▸ Passage for review
....................
Words: Cassidy Keenan ’21
Photos: Tower Yearbooks and Wheaton College Archives & Special Collections
Editors’ Note: In the Summer 2023 print issue of Wheaton magazine, we published an article titled, “50 Years of Arena Theater.” Following that feature’s release, we found still more pieces of history and central voices that carried Arena Theater on their shoulders throughout the decades. Although it would take a lifetime to hear and share every contributing narrative, this prologue seeks to fill in some of the stories we weren’t able to tell in the original feature.
Student production of “Fiddler on the Roof”
1972
Every good story has a beginning. Here in the fall of 2023, we are celebrating the 50-year anniversary of Wheaton College Arena Theater, and earlier in the year, I had the privilege of telling part of this story. Through interviews with friends, alumni, and directors, extensive research in the archives, and rifling through some of my own most precious memories, I pieced together a narrative that extends all the way back to 1973—five decades of drama at Wheaton College. 1973, I wrote, is where it all began.
....................
▸ Records supplied
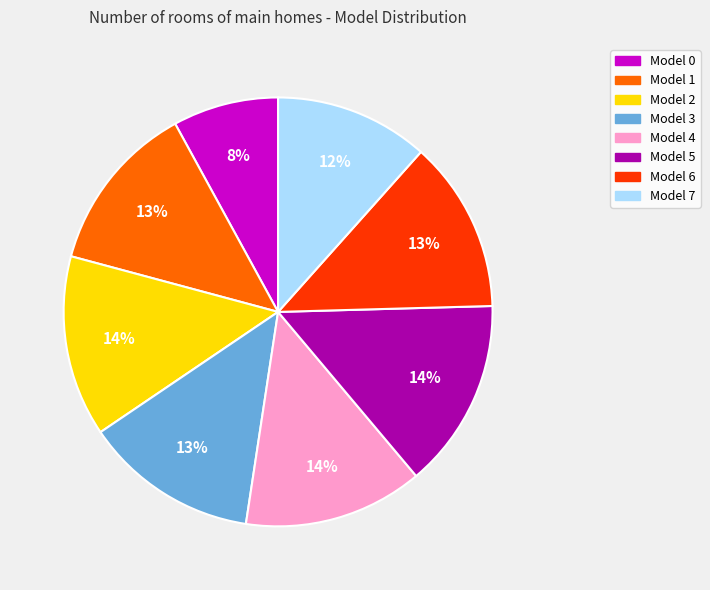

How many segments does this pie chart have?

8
....................
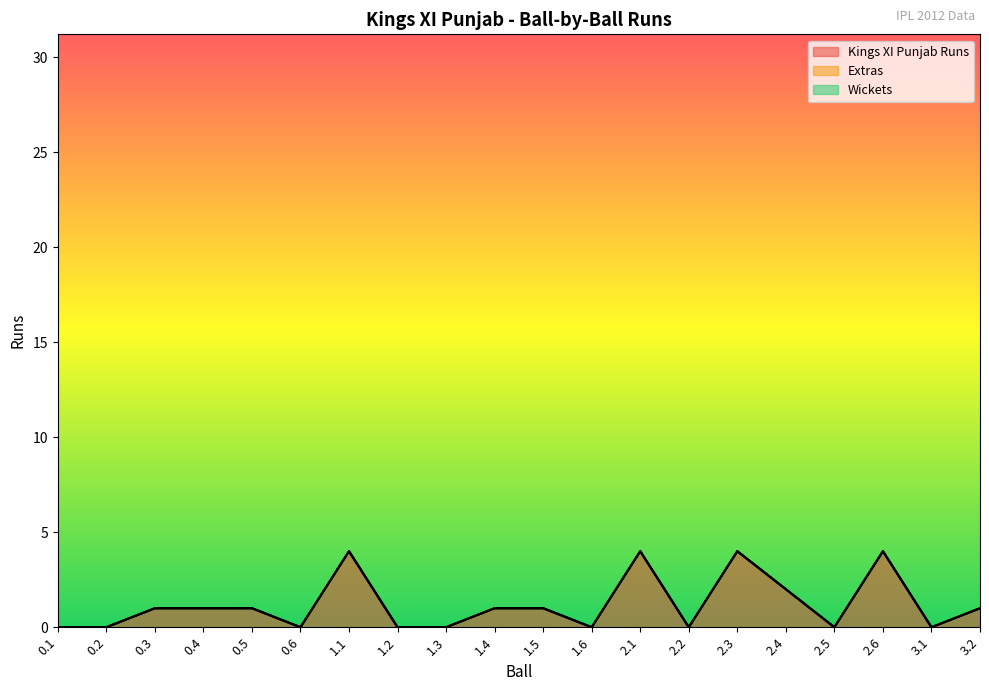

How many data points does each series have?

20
....................
▸ Directive 1
Answer these questions from the prologue about Wheaton College's Arena Theater:
(a) In which print issue was the article "50 Years of Arena Theater" published?
(b) Which two sources are credited for the photos?
(c) To what year does the writer's narrative of drama at Wheaton extend back?
▸ Directive 2
Write the next part of the prologue about Wheaton College's Arena Theater, picking up after its final sentence.

▸ Written response 1
(a) The Summer 2023 print issue of Wheaton magazine.
(b) Tower Yearbooks and Wheaton College Archives & Special Collections.
(c) 1973.

▸ Written response 2
For the purposes of celebrating 50 years, this is true enough. However, every good story also invites intrigue about events outside the timeline, hence the popularity of prequels and sequels. Since Arena’s story continues, Lord-willing, I am unable to offer insight into what happens after “The End.” But as I discovered, there is a full, rich, and compelling history before “The Beginning” ever really took place. More research, more interviews, and less of my own memories this time led to one very apparent conclusion—one that I had hardly realized before. Drama existed at Wheaton College in many different forms long before 1973.
I invite you to enter into this prologue with me as I do my best to tell another impossible story. There are new heroes I am eager to introduce, who overcame opposition the likes of which I have never known in order to establish and preserve the now-beloved drama program. Thanks to them, I have witnessed some of the most incredible storytelling of my life. I’m sure anyone who went to see the most recent Shakespeare in the Park pre-performance puppet show would say the same.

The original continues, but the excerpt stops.